Stirling Fessenden (29 September 1875 – 1 February 1944), an American lawyer who practised in Shanghai, was the chairman of the Shanghai Municipal Council from 1923 to 1929 and then Secretary-General of the Council from 1929 to 1939.

Early life
Fessenden was born September 29, 1875 in Fort Fairfield, Maine, United States. The son of Nicholas Fessenden, Judge and later Secretary of State of Maine, and Laura Sterling, he came from a prominent New England family which included Samuel Fessenden, a Massachusetts state senator and US Treasury Secretary William P. Fessenden.

In 1896, he graduated from Bowdoin College with a B.A.  (Bowdoin College, in 1932, awarded him an honorary LLD.)  He studied law in the New York Law School, evening department.

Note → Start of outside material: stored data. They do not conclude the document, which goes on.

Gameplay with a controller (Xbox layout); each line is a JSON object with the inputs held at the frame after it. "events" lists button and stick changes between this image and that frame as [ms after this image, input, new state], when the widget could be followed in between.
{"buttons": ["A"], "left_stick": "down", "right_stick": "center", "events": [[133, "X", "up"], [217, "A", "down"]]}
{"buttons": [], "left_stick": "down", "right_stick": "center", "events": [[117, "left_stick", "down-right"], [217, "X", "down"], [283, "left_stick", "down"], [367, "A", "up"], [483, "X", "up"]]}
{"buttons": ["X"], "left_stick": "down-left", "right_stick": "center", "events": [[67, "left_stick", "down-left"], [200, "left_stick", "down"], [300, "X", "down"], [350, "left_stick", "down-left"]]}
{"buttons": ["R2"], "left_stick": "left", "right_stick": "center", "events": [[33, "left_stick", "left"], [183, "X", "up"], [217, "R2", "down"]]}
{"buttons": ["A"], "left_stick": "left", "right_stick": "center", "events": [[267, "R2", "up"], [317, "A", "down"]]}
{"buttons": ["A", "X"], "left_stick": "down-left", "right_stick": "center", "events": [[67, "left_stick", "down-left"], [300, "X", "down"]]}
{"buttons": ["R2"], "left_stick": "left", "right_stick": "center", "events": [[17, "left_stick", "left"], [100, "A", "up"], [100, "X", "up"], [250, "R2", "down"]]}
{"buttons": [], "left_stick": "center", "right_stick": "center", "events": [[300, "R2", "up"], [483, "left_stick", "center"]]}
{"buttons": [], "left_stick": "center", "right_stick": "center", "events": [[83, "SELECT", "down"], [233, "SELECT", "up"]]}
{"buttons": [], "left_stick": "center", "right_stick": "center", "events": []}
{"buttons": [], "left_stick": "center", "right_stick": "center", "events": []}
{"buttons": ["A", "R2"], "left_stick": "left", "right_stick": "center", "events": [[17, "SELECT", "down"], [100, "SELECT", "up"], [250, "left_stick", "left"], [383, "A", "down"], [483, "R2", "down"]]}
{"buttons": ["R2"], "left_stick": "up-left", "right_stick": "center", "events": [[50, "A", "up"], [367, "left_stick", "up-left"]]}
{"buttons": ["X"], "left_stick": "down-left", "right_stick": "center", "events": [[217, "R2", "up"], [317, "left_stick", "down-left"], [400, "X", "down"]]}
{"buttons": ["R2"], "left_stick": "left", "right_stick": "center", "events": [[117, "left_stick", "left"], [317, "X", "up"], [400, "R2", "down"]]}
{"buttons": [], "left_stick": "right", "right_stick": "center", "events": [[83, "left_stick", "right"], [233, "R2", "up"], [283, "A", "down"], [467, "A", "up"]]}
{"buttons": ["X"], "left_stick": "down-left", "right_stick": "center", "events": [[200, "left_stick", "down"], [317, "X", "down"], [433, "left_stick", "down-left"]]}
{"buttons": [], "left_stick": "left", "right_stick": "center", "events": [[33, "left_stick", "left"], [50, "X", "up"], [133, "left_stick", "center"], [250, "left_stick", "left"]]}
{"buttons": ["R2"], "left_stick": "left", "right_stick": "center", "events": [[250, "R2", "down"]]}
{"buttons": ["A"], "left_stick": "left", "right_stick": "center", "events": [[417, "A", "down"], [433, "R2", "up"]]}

Legal practice in Shanghai
Fessenden came to Shanghai in April 1903 to work as a sub-manager with the American Trading Company.  In 1905, he commenced practicing law in partnership with Mr Thomas R. Jernigan.  In 1907, he was admitted to practice in the newly established United States Court for China. He and Jernigan, were, initially, the only American lawyers to pass the strict bar exam introduced by the new judge, Lebbeus Wilfley. Later he formed a partnership with Major Chauncy Holcomb in the firm of Fessenden & Holcomb. He served as Chairman of the Far Eastern Bar Association in Shanghai for many years.

Shanghai Municipal Council

In 1920, Fessenden was elected a member of Shanghai Municipal Council Board of Trustees and in October 1923 he became chairman of the Municipal Council.

Following the outspring on violence in Shanghai from 1925, he re-organized the Shanghai Volunteer Corps. He created the American Mercantile Company, mostly dealing with Shanghai real-estate in 1925 along with Harry Virden Bernard.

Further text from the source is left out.